Tiga pakar Al-Qur’an, Quraish Shihab, Said Agil Husin Al-Munawwar, dan KH. Bahauddin Nursalim atau Gus Baha menjadi narasumber dalam Lailatul Qur’an bertajuk “Pesan Wasathiyah Ulama Al-Qur’an” di Pesantren Krapyak Yogyakarta, Rabu malam (17/11/2022).
Hadir secara daring, Quraish Shihab yang juga pendiri Pesantren Bayt Al-Qur’an Jakarta menjelaskan bahwa untuk dapat bersikap wasathiyah seseorang harus tahu apa makna wasathiyah.
Menurutnya, wasathiyah tidak bisa dimaknai secara tekstual sebagai tengah-tengah. Lebih dari itu, wasathiyah adalah ketegasan seseorang untuk bersikap adil. Ia mengibaratkan seorang wasit di dalam pertandingan sepak bola.
“Seorang wasit yang memimpin pertandingan sepak bola tidak harus selalu berada di tengah, tetapi ia dituntut dapat menegakkan keadilan di lapangan,” terangnya.
Sementara itu, agar memiliki sikap wasathiyah atau sikap moderat dan toleran, menurut Said Agil Husin Al-Munawwar, seseorang harus mempunyai keluasan ilmu. Hal itu, menurutnya, tidak beda dengan seseorang yang ingin memahami Al-Qur’an, maka harus memiliki banyak ilmu, khususnya yang terkait dengan Al-Qur’an.
“Makanya tidak disebut ilmu Al-Qur’an, tetapi ‘Ulum Al-Qur’an, karena untuk memahami Al-Qur’an memang harus menguasai banyak ilmu,” jelas Pakar Al-Qur’an UIN Syarif Hidayatullah Jakarta itu.
Adapun Gus Baha menekankan sikap husnuzan agar seseorang memiliki sikap wasathiyah.
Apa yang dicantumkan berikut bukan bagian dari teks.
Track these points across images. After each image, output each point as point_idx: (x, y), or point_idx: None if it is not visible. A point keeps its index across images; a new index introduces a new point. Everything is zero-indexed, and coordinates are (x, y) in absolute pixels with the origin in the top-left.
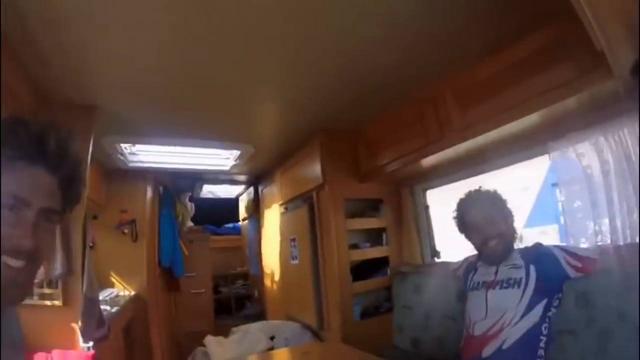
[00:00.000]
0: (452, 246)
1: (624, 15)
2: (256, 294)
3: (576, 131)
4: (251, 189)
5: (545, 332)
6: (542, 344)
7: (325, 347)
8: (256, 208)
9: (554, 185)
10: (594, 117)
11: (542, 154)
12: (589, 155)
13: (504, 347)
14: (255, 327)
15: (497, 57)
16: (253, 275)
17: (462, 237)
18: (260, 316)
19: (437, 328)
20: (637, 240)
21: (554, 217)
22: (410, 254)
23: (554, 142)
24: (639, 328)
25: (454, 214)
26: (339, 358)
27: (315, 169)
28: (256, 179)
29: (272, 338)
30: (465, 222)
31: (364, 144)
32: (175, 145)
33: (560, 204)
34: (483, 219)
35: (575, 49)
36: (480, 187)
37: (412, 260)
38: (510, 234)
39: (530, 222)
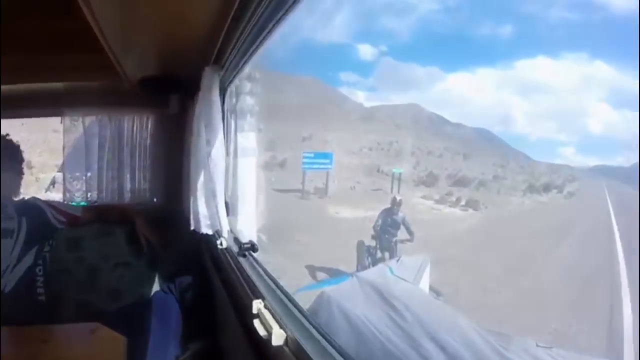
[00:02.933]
0: None
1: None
2: None
3: (91, 107)
4: None
5: (40, 273)
6: (39, 283)
7: None
8: None
9: None
10: (109, 101)
11: (58, 115)
12: (92, 127)
13: (6, 291)
14: None
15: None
16: None
17: None
18: None
19: None
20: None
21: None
22: None
23: (71, 109)
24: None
25: None
26: None
27: None
28: None
29: None
30: None
31: None
32: None
33: None
34: None
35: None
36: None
37: None
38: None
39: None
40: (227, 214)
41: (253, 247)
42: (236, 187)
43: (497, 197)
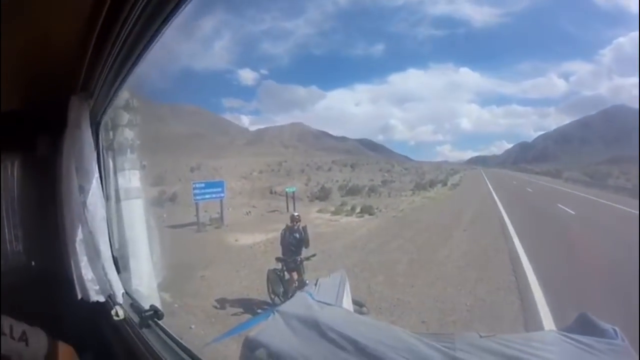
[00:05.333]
0: None
1: None
2: None
3: None
4: None
5: None
6: None
7: None
8: None
9: None
10: None
11: None
12: None
13: None
14: None
15: None
16: None
17: None
18: None
19: None
20: None
21: None
22: None
23: None
24: None
25: None
26: None
27: None
28: None
29: None
30: None
31: None
32: None
33: None
34: None
35: None
36: None
37: None
38: None
39: None
40: (118, 272)
41: (157, 314)
42: (124, 237)
43: (389, 200)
Sebab, menurutnya, apa pun sikap seseorang bisa dilihat dan dimaknai dengan berbagai perspektif.
“Misalnya kedatangan saya kesini, apakah itu baik atau tidak, tergantung bagaimana perspektif yang digunakan,” ucapnya.
Dilihat dari perspektif bahwa kedatangan Gus Baha memberikan wawasan dan ilmu kepada hadirin, mungkin itu baik.
“Tetapi bagi santri-santri yang malam ini seharusnya belajar dengan saya, kedatangan saya kesini mungkin tidak baik,” ujarnya.
Itulah sebabnya seseorang harus mengedepankan sikap berbaik sangka atau husnuzan.